Ein Christentum, das Christus als Grundlage hat, muss zwangsläufig auch das Wesen Christi haben, denn „wie der Himmlische, so sind auch die Himmlischen“ (1. Kor 15,48). Kapitel für Kapitel sehen wir deshalb, wie die alte Ordnung beiseitegesetzt und etwas völlig Neues eingeführt wird:
- In Johannes 1 macht das mosaische Gesetz Platz für die „Gnade und Wahrheit“, die durch Jesus Christus geworden ist;
- in Johannes 2 wird der Tempel in Jerusalem durch den Tempel seines Leibes ersetzt;
- in Johannes 3 treten an die Stelle von „irdischen Dingen“ die „himmlischen Dinge“;
- in Johannes 4 wird das natürliche Wasser aus dem Brunnen von der Quelle des Wassers des Lebens abgelöst;
- in Johannes 5 werden der Teich und die heilende Bewegung des Wassers durch die machtvolle Stimme des Sohnes Gottes beiseitegesetzt;
- in Johannes 6 macht das natürliche Brot Platz für das wahre Brot aus dem Himmel;
- in Johannes 8 und 9 wird die Dunkelheit durch das Licht vertrieben;
- in Johannes 10 wird der jüdische Schafhof durch die christliche Herde abgelöst und
- in Johannes 11 wird der Tod durch das Leben überwunden.
So sehen wir, wie Stück für Stück Altes vergeht und alles neu wird.
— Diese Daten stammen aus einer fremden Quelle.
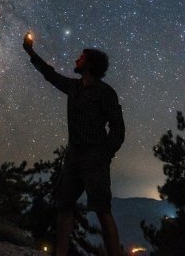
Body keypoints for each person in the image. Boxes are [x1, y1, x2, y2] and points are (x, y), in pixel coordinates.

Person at [23, 33, 124, 256]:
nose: (76, 60)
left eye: (81, 57)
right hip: (73, 156)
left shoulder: (105, 93)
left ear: (90, 64)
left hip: (94, 157)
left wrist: (104, 155)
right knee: (63, 205)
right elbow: (49, 75)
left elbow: (118, 130)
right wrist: (30, 52)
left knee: (102, 210)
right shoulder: (74, 87)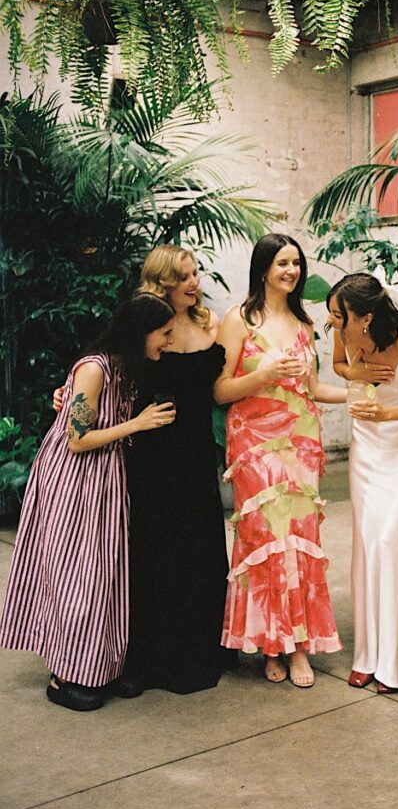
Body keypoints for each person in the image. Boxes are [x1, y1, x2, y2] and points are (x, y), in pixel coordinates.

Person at [0, 294, 176, 711]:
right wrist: (138, 423)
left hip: (104, 478)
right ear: (142, 332)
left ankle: (97, 669)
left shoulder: (125, 367)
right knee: (74, 575)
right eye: (164, 334)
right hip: (71, 479)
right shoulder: (95, 369)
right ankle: (63, 676)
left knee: (104, 576)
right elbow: (76, 439)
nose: (167, 342)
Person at [214, 233, 346, 688]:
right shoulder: (239, 320)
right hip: (253, 443)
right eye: (282, 263)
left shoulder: (303, 323)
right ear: (263, 268)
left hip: (301, 441)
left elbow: (312, 388)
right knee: (266, 538)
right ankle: (273, 644)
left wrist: (363, 393)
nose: (291, 271)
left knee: (300, 537)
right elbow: (219, 390)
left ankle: (300, 645)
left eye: (296, 263)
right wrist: (265, 374)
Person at [122, 245, 231, 694]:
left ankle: (203, 648)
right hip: (152, 455)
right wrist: (67, 395)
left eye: (196, 272)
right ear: (162, 281)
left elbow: (224, 388)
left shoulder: (212, 323)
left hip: (196, 452)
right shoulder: (145, 323)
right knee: (157, 552)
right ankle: (154, 657)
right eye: (183, 276)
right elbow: (106, 371)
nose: (194, 282)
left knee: (201, 547)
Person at [327, 271, 398, 693]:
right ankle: (369, 653)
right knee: (369, 543)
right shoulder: (345, 332)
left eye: (340, 315)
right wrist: (358, 376)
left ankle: (397, 656)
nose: (333, 322)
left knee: (393, 540)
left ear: (366, 318)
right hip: (367, 448)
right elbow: (339, 365)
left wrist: (387, 413)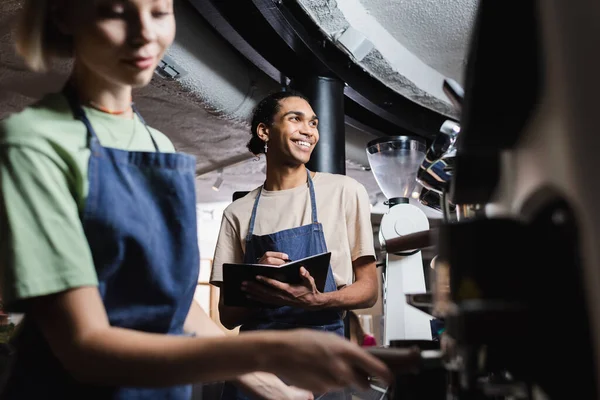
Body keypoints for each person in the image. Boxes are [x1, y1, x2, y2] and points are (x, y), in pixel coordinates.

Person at [0, 1, 405, 398]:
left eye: (160, 12)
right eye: (116, 11)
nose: (146, 33)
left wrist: (273, 387)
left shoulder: (155, 145)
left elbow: (175, 308)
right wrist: (267, 351)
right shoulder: (34, 144)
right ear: (64, 15)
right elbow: (83, 349)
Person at [210, 91, 380, 399]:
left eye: (313, 122)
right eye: (295, 119)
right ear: (264, 131)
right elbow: (228, 316)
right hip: (256, 366)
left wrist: (318, 301)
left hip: (322, 362)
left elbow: (368, 289)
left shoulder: (345, 192)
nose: (309, 130)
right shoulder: (238, 212)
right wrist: (253, 279)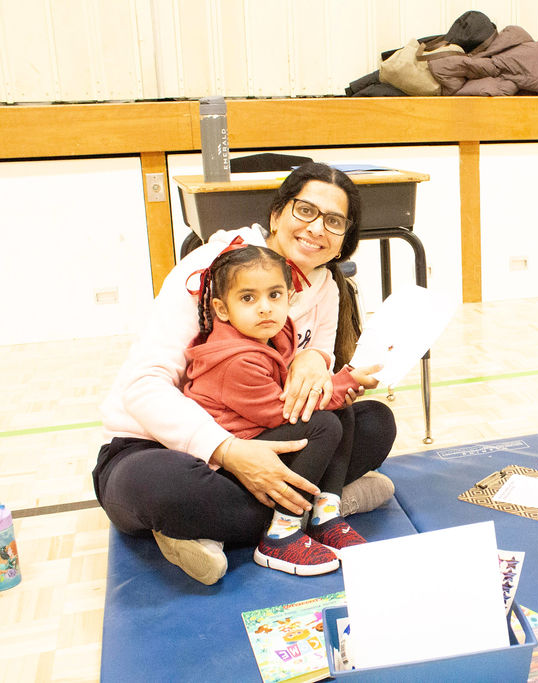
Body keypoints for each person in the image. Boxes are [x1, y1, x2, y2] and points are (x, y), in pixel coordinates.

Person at [94, 163, 396, 585]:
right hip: (160, 447)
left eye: (334, 221)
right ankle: (323, 507)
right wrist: (227, 451)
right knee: (158, 487)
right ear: (276, 215)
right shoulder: (214, 271)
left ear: (345, 238)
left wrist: (317, 361)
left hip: (261, 430)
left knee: (373, 423)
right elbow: (142, 388)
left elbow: (318, 357)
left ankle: (211, 528)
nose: (316, 229)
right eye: (305, 211)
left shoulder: (326, 286)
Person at [184, 243, 383, 575]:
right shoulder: (234, 360)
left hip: (262, 434)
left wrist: (336, 388)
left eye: (274, 295)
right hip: (236, 462)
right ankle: (280, 535)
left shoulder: (275, 333)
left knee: (342, 414)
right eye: (248, 298)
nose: (265, 308)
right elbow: (285, 412)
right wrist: (343, 382)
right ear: (221, 308)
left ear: (290, 296)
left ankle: (324, 515)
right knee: (325, 425)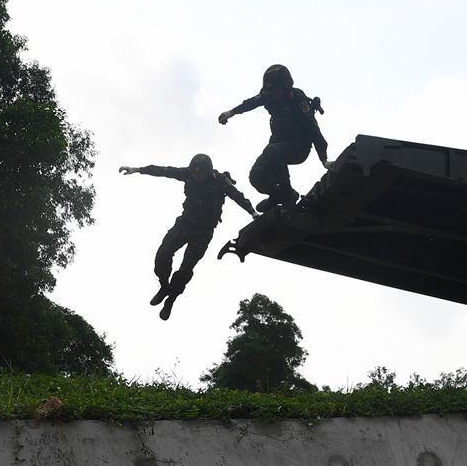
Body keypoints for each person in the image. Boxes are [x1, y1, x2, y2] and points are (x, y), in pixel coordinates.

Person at [119, 154, 257, 320]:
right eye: (194, 174)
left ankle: (171, 299)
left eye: (200, 175)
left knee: (186, 268)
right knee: (163, 254)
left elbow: (237, 196)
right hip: (185, 224)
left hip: (203, 232)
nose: (196, 178)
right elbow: (164, 171)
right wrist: (136, 170)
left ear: (209, 172)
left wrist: (253, 212)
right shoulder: (187, 174)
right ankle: (164, 287)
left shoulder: (219, 181)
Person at [219, 64, 334, 211]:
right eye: (272, 91)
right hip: (277, 145)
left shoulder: (298, 100)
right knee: (256, 176)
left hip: (299, 147)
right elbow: (251, 103)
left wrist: (324, 159)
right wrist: (231, 112)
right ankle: (278, 195)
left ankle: (288, 197)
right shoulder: (269, 95)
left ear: (286, 86)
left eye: (277, 90)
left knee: (270, 152)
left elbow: (313, 129)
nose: (275, 94)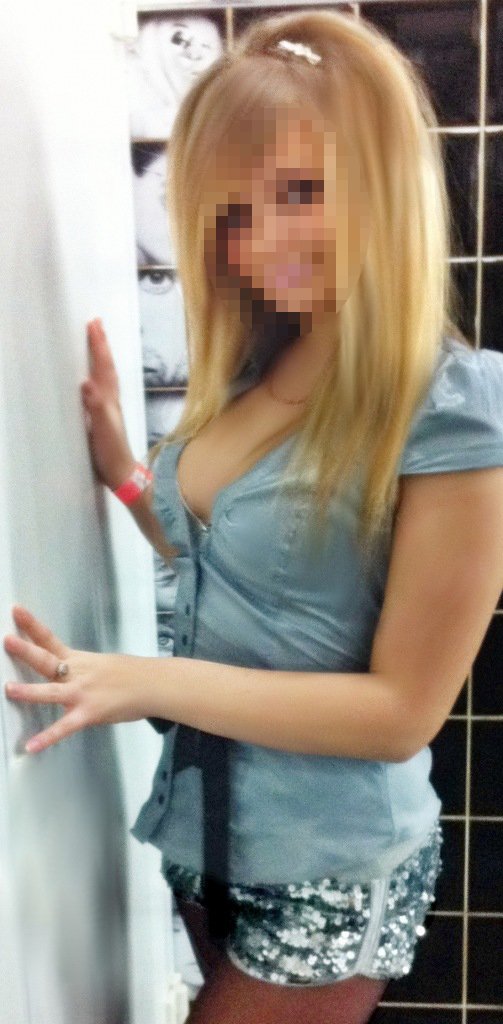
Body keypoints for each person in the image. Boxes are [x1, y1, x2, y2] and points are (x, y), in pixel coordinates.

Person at [4, 9, 503, 1024]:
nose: (259, 242)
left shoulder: (449, 406)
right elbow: (225, 560)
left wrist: (142, 681)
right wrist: (126, 476)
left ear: (380, 180)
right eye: (232, 211)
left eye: (300, 193)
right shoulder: (254, 372)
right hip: (207, 835)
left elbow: (402, 712)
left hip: (331, 867)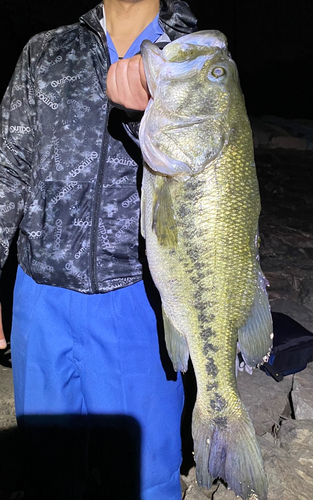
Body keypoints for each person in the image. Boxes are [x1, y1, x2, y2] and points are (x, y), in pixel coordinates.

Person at [0, 0, 197, 499]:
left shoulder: (194, 60)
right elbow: (8, 169)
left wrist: (141, 115)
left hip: (143, 303)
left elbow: (219, 193)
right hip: (40, 301)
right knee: (47, 474)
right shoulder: (44, 51)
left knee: (146, 480)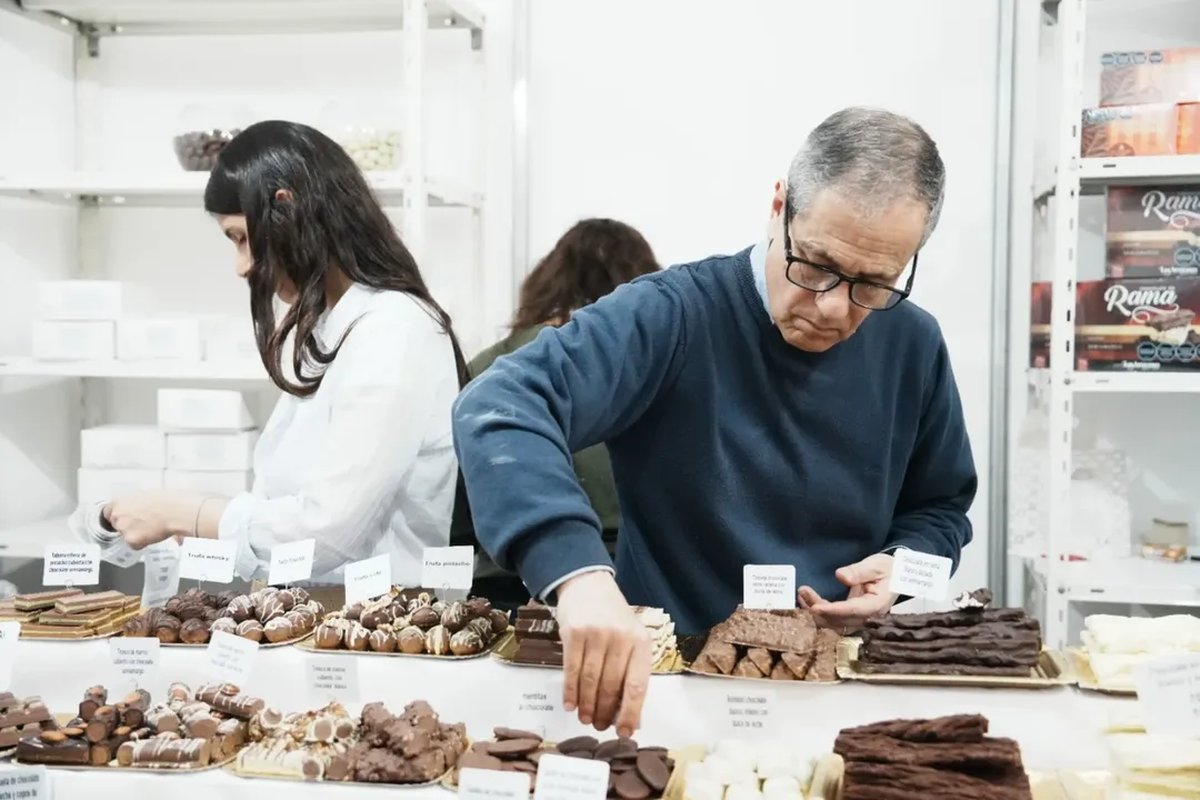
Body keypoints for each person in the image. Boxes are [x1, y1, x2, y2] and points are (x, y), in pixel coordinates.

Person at [451, 107, 977, 738]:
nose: (834, 308)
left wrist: (903, 569)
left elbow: (942, 510)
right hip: (671, 694)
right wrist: (577, 575)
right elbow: (502, 402)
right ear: (779, 206)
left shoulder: (913, 343)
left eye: (874, 283)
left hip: (834, 690)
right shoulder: (674, 316)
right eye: (815, 265)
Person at [69, 120, 468, 596]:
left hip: (376, 620)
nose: (242, 267)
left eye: (242, 237)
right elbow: (289, 508)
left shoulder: (393, 329)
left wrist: (184, 512)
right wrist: (178, 521)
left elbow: (328, 534)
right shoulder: (333, 325)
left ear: (287, 209)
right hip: (314, 612)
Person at [451, 218, 661, 609]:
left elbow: (462, 514)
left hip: (504, 580)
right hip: (623, 580)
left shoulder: (490, 365)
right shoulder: (645, 363)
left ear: (548, 277)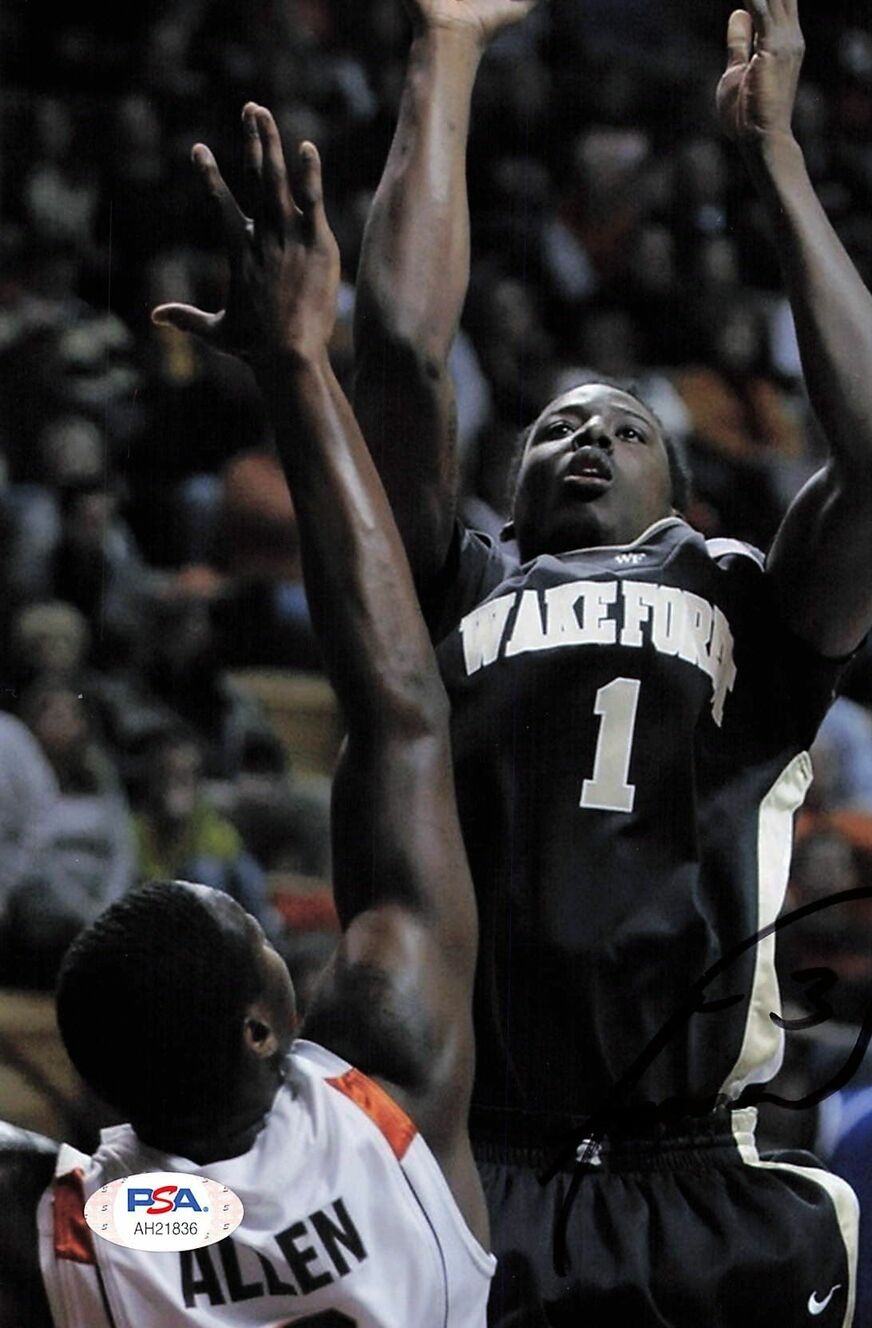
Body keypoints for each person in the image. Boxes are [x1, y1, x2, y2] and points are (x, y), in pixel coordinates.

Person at [353, 0, 872, 1324]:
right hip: (484, 1162)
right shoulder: (456, 582)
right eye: (554, 427)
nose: (586, 437)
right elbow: (404, 356)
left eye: (621, 423)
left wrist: (777, 156)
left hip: (702, 1175)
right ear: (511, 474)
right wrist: (446, 54)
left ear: (681, 484)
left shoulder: (744, 597)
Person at [10, 105, 492, 1326]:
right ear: (268, 1024)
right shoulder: (393, 1080)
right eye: (257, 929)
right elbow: (401, 714)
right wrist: (295, 363)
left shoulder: (65, 1228)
Die Ewigkeit löst die Zeit ab – und das Himmlische das Irdische. Wir werden gedanklich in eine Ewigkeit zurückgeführt, als es noch keine Zeit gab; zugleich werden wir mitgenommen, um schon jetzt außerhalb der irdischen Begrenzungen etwas von der Freude des Vaterhauses zu schmecken.
Was für ein Segen, dass wir uns in diesem Evangelium mit göttlichen Personen beschäftigen dürfen, bei denen es kein Versagen gibt, nachdem sich gezeigt hat, dass in den Händen der Menschen alles verloren ist. Wir sehen hier die Absichten Gottes, denen kein Verfall etwas anhaben kann, und wir werden zu Schauplätzen geführt, wo keine Spur menschlichen Versagens jemals zu finden ist.
Beim Lesen dieses Evangeliums kommen wir von Anfang an in Berührung mit ewigen Dingen und himmlischen Schauplätzen und befinden uns in unmittelbarer Gemeinschaft mit göttlichen Personen. Dennoch können wir uns ohne Furcht bewegen, weil diese herrliche Person, der ewige Sohn Gottes, uns so nahe gekommen ist, dass Er neben einer einsamen Sünderin an einem Brunnen Platz nahm und einen seiner Jünger in seinem Schoß ruhen ließ. Er wohnte so wahrhaftig unter uns Menschen, dass Er jemanden um einen Schluck Wasser bat, dass Er sich herabließ, anderen die Füße zu waschen, oder wiederum für andere ein wärmendes Feuer anzündete und sie zu einer Mahlzeit einlud, die Er zubereitet hatte.